Dataset excerpts
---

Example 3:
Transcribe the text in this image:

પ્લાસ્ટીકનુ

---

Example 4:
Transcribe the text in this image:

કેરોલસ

▶ **Problem to work on**: Exactly as they stand above, write out the entries.

▶ **Reply**:
---

Example 3:
Transcribe the text in this image:

પ્લાસ્ટીકનુ

---

Example 4:
Transcribe the text in this image:

કેરોલસ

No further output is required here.